Conversava com o romancista Adauto Elias Moreira – vencedor do prêmio Lucilo Varejão – no Espaço Literário. O programa, em média uma hora e meia de duração, permite ao entrevistado discorrer amplamente sobre suas perspectivas literárias, políticas, sociais, ideológicas e profissionais. Nasceu da vontade de tornar menos ridículos os caminhos abertos pelas demais rádios, emissoras de TV e sites de internet que, resumindo o discurso a folclóricos trinta segundos, excluem o roteiro da construção do pensamento.
Adauto Elias Moreira indicou romances e contos, destacando a relevância das crônicas como o primeiro degrau para se tornar leitor. Com o tempo, o ouvinte escolhe seus autores e títulos, descobrindo com quem mantém identidade, fomentando suas predileções. Talvez, o ponto alto de nossa conversa – que tenho o prazer de pinçar para compartilhar aqui – esteja na liberdade de abandonar temporária ou permanentemente os livros que não nos enfeitiçam eroticamente – erotismo na acepção platônica. Ulisses, a monumental obra do irlandês James Joyce, figuraria entre as leituras que ficaram pelo caminho e exigiriam mais concentração e coação para finalizá-la. Moreira também comentou que outro intelectual, professor universitário, especialista em lingüística e grande cronista, apostou com ele quem seria o primeiro a terminar Joyce, mas, ao que parece, a aposta ainda vai durar décadas sem ninguém vencê-la.
A sinceridade do romancista constitui fonte inspiradora para quem deseja se tornar leitor privilegiado na medida em que exercita a liberdade de escolher títulos e autores e, não gostando nem do título nem do autor, largá-los ao começo ou ao meio do caminho. A proposta de liberdade do leitor, defendida por Daniel Pennac em Comme un roman, certamente integra a lista dos desejos de milhões de alunos de ensino médio e fundamental que, obrigados a lerem o que não gostam, adquirem ojeriza pela Literatura numa idade em que os gostos e os hábitos se consolidam. Esses estudantes estariam errados em protestar contra a obrigatoriedade da leitura? Segundo Pennac, eles têm direito de se recusarem a ler.

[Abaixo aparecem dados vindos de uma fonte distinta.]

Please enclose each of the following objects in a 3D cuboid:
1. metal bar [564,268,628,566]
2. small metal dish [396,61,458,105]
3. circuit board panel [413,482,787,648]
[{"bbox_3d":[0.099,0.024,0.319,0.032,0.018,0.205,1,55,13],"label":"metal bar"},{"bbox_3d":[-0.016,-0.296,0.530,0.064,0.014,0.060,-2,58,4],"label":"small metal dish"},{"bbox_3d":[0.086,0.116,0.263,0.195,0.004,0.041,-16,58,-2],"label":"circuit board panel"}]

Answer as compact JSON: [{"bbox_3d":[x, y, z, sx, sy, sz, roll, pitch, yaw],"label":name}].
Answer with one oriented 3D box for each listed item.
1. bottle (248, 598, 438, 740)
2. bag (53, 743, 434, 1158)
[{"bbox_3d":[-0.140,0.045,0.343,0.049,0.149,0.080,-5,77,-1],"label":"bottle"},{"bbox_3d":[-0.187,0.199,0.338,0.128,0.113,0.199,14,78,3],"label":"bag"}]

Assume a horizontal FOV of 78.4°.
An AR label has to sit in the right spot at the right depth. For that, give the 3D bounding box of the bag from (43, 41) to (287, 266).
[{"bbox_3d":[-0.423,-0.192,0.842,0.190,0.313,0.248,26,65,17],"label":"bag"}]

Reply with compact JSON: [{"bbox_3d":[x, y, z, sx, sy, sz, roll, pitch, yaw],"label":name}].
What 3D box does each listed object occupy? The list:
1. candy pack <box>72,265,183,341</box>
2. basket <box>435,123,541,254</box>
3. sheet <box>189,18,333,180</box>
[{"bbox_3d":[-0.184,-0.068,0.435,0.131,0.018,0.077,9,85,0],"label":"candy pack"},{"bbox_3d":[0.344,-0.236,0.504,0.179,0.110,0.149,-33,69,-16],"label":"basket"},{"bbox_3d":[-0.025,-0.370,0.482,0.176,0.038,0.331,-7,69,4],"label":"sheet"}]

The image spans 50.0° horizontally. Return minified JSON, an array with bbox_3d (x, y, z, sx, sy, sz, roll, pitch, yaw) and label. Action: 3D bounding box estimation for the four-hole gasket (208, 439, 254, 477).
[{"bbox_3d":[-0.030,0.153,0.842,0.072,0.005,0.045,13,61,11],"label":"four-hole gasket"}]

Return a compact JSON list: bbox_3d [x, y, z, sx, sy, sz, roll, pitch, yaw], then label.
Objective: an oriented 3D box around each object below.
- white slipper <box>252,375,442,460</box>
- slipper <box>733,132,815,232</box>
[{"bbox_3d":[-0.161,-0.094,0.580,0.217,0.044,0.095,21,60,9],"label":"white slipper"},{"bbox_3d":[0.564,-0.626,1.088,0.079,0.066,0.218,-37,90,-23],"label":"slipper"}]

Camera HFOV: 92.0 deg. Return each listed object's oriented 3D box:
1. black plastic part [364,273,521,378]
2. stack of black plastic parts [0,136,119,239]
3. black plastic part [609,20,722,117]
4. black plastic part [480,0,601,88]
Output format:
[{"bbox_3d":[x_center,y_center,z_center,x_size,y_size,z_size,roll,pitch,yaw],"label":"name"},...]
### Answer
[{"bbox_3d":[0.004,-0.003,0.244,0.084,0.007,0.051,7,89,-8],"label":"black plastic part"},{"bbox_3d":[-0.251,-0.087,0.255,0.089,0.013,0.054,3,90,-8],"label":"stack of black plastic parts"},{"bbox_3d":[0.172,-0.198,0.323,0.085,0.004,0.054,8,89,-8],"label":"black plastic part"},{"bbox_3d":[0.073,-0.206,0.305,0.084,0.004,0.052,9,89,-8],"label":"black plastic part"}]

Outro dia, na livraria, procurando novos autores, comprando uns presentes para minha namorada e minha filha, uma mãe perguntou da disponibilidade de um José de Alencar. Conversa vai, conversa vem, confessou que pegara um livro do filho, indicado pela escola no ano anterior. Leu-o na marra até a décima segunda página. Em seguida, abandonou-o sem compartilhar com o adolescente que detestara a linguagem, o enredo, o espaço, os personagens. Se uma mãe – amadurecida, letrada, viajada e preocupada com a educação das crias – não tem paciência para devorar José de Alencar, por que um menino ou uma garota de treze anos teriam prazer em arrebentar as muralhas da linguagem sofisticadíssima do romancista?
Busquei Goethe e Stendhal por influência de Autran Dourado, autor de Confissões de Narciso. Gostei bastante do livro do mineiro radicado no Rio de Janeiro e o releio a cada cinco anos, mas me arrependi de perder meu tempo com Goethe e, faz mais de um ano, não consigo sequer chegar à metade de O vermelho e o negro.
Sentir-me culpado porque não simpatizei com dois mestres da Literatura universal? Jamais. Antes da extraordinária capacidade de criação de Goethe e de Stendhal vem minha afeição ao que estão contando e, aproveitando a liberdade concedida por Daniel Pennac, tenho o direito de abandoná-los. Talvez, em um futuro distante, eu respalde meu comportamento. Talvez, em um futuro distante, detecte minha imaturidade para encontrar no alemão e no francês as imagens marcantes que se fincaram na memória de Autran Dourado.
Se você, eventualmente passou os olhos nestas linhas, acha que a leitura é algo que nada acrescenta ao seu dia, à sua rotina, à sua vida e deseja ardentemente se manter distante das manifestações literárias, exercite plenamente esse direito. Afinal, como ensina Daniel Pennac, você tem o direito de não ler. Mas, antes de exercitá-lo, assimile o livro de Pennac para se inteirar melhor do assunto.
*Publicado originalmente na coluna Ficções, caderno Tem!, do Oeste Notícias (Presidente Prudente – SP) de 3 de junho de 2011.